__DOCUMENT TEXT__:
Photo: Caroline Silber for Strategies for Children
Massachusetts parents face a big-ticket item: child care.
The Boston Globe recently looked at this challenge in its series “The Cutting Edge of the Common Good.”
“About 70,000 babies will be born in Massachusetts next year. Their parents are probably already fretting about how to pay for college. But finding affordable child care over the next four years will prove far more daunting and — for far too many — more expensive,” the Globe writes.
“The Commonwealth has the most expensive child care in the country. Parents of infants pay, on average, about $17,000 a year for a spot at a day-care center — in other words, $6,000 more than in-state college tuition, according to a new report by the advocacy group Child Care Aware. For single parents, this represents 61 percent of their income.”
“There is an urgency to this problem,” the Globe adds, “because the benefits of safe and reliable child care compound over a lifetime. Among educators and policy makers, the consensus is nearly unanimous that early childhood education reaps meaningful learning and socio-emotional results, particularly for low-income kids. Less discussed is how it can empower families and the economy.”

__INFORMATION PROVIDED__:
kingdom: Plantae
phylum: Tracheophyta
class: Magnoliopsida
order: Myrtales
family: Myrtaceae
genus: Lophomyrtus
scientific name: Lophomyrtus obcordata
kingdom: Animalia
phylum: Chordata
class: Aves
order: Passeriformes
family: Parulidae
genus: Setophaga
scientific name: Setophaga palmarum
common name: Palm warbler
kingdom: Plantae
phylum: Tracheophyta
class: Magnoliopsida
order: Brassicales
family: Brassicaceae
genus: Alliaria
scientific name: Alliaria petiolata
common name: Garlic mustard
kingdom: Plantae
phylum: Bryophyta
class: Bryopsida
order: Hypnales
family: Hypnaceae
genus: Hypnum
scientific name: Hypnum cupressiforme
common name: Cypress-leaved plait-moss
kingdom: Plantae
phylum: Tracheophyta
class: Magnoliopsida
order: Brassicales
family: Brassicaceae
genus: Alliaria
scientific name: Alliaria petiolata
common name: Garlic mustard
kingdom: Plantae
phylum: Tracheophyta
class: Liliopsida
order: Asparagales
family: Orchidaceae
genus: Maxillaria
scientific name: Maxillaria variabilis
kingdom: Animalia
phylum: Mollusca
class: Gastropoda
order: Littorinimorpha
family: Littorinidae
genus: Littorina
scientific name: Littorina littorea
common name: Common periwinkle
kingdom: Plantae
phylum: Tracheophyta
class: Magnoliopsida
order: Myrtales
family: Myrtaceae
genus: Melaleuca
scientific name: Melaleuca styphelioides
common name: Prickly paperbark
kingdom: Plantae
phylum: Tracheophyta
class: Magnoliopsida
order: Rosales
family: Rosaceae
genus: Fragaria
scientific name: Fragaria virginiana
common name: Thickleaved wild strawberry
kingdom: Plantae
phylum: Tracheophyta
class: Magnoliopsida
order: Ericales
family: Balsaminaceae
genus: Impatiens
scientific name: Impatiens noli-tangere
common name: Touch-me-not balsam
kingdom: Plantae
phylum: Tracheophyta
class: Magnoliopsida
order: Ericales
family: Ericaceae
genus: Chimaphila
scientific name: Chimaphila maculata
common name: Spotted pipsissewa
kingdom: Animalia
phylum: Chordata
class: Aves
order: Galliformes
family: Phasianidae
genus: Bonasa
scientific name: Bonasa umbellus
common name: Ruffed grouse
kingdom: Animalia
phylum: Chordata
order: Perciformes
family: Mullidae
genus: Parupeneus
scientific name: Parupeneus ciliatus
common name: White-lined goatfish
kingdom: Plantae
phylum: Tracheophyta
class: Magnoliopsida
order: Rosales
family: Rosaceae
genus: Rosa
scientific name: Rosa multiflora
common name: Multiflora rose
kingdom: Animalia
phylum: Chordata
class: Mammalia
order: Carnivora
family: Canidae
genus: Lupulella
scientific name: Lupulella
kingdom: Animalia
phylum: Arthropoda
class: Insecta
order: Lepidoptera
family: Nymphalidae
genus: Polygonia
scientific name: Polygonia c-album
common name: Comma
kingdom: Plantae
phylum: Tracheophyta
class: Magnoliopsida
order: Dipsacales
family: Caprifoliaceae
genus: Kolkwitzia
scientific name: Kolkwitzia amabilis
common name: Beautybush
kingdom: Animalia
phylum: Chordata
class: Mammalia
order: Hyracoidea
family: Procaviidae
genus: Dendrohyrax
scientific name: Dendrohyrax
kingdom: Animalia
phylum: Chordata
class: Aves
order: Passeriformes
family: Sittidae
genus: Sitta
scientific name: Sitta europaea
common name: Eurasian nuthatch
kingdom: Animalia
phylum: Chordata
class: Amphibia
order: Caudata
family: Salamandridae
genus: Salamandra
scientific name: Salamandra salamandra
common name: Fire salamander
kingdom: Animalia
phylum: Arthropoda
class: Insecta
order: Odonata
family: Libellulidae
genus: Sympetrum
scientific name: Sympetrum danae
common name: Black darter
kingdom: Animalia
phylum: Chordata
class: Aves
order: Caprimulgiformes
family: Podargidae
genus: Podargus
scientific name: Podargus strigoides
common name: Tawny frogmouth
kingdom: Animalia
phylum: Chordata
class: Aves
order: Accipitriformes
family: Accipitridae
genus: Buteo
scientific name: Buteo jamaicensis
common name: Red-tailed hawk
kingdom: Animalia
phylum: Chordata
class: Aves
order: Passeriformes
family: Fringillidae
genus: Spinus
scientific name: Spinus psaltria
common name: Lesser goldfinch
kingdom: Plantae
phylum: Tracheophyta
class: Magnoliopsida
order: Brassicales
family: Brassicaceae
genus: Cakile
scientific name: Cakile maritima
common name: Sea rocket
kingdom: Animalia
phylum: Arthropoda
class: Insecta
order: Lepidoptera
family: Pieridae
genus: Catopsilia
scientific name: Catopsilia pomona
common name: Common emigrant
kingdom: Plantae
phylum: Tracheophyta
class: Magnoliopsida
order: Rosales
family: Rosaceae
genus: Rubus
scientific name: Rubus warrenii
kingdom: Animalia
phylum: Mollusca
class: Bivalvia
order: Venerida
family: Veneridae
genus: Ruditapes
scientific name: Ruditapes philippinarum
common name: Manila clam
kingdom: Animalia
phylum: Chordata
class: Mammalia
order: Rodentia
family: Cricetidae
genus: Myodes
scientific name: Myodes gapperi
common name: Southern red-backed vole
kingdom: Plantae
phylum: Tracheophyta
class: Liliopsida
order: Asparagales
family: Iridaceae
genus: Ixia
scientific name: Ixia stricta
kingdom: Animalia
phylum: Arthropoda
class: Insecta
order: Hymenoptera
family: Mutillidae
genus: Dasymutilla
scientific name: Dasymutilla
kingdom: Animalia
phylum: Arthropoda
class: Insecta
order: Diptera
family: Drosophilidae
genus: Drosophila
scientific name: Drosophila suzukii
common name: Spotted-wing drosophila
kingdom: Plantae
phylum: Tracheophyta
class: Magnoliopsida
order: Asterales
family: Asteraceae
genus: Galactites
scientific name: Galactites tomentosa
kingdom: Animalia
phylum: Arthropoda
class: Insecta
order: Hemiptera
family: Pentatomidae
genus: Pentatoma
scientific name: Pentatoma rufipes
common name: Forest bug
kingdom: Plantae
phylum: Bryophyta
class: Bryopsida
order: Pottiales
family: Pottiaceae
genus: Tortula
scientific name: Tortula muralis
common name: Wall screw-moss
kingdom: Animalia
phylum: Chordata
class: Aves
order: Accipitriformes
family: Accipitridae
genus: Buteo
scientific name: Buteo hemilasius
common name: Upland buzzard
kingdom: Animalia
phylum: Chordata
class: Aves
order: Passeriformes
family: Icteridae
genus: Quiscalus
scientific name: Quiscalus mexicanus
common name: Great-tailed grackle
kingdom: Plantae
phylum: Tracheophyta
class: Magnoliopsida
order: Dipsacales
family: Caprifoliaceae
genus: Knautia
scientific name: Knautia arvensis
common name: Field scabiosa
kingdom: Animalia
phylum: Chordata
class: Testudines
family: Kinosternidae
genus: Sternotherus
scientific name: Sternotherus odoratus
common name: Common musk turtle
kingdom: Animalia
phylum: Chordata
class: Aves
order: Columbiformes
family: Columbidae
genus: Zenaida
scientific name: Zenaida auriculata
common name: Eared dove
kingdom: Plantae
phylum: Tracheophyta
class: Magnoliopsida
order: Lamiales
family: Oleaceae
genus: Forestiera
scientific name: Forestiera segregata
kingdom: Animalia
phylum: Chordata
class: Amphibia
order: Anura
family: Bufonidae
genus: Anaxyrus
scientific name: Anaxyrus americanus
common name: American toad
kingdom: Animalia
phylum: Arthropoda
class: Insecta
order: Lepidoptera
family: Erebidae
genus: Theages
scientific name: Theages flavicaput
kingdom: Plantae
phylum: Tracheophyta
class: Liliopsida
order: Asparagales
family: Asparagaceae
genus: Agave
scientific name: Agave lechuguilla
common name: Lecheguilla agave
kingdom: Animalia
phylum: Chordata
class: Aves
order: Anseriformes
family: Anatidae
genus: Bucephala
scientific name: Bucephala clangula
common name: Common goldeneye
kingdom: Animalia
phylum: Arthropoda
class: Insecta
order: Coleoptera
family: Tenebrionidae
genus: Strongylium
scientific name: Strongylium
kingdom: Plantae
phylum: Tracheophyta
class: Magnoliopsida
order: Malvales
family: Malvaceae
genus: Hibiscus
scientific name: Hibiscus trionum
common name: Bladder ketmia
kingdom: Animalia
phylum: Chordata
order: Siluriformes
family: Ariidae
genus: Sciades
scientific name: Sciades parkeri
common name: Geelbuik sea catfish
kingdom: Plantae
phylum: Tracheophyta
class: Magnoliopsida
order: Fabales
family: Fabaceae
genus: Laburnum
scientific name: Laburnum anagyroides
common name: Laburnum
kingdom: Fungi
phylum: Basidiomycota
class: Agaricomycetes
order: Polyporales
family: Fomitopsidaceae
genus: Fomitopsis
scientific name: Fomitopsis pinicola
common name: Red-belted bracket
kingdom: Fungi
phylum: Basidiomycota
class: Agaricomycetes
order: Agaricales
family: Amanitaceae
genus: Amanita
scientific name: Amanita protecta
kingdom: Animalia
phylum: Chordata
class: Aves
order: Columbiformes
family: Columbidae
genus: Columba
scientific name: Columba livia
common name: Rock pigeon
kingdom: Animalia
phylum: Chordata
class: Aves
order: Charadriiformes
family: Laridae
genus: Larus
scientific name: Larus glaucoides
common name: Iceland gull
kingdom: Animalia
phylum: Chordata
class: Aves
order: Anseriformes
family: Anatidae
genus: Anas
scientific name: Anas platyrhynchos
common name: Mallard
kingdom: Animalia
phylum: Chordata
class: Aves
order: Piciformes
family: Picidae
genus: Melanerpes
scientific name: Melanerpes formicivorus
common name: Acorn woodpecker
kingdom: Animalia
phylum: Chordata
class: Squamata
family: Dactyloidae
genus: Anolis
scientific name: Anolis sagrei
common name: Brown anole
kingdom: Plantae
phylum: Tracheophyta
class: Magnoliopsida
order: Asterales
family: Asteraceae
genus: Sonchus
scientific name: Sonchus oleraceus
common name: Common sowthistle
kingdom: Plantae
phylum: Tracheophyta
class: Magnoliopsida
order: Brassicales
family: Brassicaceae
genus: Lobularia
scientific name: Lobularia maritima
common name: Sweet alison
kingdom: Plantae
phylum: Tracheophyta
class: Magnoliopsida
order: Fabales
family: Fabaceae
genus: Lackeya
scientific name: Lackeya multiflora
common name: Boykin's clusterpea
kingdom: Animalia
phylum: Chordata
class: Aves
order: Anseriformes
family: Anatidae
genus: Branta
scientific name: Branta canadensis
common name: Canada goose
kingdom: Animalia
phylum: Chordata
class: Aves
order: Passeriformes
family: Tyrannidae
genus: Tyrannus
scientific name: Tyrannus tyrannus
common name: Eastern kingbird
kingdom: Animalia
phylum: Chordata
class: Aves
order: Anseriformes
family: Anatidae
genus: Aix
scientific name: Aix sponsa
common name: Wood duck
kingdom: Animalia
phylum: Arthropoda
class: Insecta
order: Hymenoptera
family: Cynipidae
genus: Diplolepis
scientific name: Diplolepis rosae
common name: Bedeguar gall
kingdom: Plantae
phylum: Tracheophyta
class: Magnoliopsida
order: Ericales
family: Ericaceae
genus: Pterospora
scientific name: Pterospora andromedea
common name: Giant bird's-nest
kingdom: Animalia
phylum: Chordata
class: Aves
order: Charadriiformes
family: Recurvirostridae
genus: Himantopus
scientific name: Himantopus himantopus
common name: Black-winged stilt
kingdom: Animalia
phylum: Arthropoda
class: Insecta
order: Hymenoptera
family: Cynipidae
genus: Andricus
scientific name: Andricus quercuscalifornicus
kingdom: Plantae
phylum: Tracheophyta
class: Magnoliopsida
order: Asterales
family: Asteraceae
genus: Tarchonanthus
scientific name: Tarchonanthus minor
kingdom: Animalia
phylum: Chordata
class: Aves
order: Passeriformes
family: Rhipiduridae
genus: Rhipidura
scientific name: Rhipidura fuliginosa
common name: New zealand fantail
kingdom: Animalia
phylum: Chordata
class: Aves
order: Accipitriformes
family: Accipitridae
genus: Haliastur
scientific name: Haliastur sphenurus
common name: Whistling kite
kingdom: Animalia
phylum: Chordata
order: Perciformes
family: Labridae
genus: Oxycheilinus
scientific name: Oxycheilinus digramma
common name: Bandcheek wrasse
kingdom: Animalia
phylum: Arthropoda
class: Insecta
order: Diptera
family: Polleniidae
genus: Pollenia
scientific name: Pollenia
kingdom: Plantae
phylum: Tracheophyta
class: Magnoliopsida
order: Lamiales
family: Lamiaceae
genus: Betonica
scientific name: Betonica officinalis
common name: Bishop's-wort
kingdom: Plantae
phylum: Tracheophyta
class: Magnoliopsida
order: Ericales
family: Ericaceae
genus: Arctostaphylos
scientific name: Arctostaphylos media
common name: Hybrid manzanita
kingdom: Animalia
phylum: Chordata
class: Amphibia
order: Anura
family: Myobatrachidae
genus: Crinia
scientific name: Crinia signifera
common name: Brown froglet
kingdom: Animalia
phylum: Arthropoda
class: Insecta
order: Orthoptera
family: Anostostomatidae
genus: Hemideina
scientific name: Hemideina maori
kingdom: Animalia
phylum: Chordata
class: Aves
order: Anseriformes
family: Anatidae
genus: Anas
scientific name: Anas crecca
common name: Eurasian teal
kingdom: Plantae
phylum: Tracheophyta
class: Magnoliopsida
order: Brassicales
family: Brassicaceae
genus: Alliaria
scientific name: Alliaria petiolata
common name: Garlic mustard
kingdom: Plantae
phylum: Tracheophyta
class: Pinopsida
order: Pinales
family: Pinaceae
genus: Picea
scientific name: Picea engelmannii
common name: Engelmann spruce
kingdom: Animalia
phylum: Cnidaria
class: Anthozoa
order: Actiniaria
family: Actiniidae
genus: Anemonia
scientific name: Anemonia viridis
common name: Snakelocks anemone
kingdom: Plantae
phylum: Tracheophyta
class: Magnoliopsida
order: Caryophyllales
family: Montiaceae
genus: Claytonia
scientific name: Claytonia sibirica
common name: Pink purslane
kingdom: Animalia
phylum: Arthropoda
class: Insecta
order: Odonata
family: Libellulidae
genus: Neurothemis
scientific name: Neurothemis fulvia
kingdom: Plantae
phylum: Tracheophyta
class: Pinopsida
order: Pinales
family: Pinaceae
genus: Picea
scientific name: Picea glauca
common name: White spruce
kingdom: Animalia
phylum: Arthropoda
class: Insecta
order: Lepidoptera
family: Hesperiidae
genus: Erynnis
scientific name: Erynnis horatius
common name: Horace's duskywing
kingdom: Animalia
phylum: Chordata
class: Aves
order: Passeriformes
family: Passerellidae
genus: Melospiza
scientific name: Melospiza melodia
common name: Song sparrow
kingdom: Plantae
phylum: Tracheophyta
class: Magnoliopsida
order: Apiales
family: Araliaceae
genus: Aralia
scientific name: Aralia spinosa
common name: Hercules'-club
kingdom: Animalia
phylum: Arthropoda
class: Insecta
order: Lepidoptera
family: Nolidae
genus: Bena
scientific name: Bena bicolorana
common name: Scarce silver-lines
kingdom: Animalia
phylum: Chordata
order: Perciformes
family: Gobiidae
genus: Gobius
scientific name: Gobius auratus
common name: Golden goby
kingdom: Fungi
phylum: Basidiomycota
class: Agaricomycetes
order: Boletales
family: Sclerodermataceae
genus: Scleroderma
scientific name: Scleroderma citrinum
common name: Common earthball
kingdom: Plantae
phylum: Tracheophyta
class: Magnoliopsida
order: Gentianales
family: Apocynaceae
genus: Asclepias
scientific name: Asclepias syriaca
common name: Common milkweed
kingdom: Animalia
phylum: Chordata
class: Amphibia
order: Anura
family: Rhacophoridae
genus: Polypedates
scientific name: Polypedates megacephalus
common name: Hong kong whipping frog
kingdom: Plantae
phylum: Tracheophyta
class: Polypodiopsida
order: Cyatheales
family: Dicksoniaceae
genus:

__WHAT TO DO__: Write the next part of the piece on child care costs in Massachusetts, starting right after its final sentence.

__OUTPUT FOR THIS TASK__:
The solution:
“Affordable universal child care from birth to kindergarten is the best way to support children and their families during this critical period of physical, neurological, and emotional development.”
Governors also recognize the need. And states are heeding this call by investing more money in preschool quality and access. But there’s more work to do, especially in Massachusetts both because of high child costs and to keep as many parents as possible engaged in our economy.
Pointing to an international example of child care investment — a “drastic intervention” in the Canadian province of Quebec — the Globe says, “Alongside more generous parental leave, extended school hours, and full-day kindergarten, its leaders today spend about $1.8 billion a year in reduced-fee child care starting as soon as parents return to work. The objective was to have a day-care spot for every child in the province who needed one. And every family, regardless of income or child’s age, would pay the same low amount: $3.75 per day, or about $975 annually.”
The payoff:
“Sixty-four percent of children now attend day care in Quebec, twice the rate of other provinces…There is higher employment and thus higher income tax revenue. Meanwhile, welfare payments have been reduced.”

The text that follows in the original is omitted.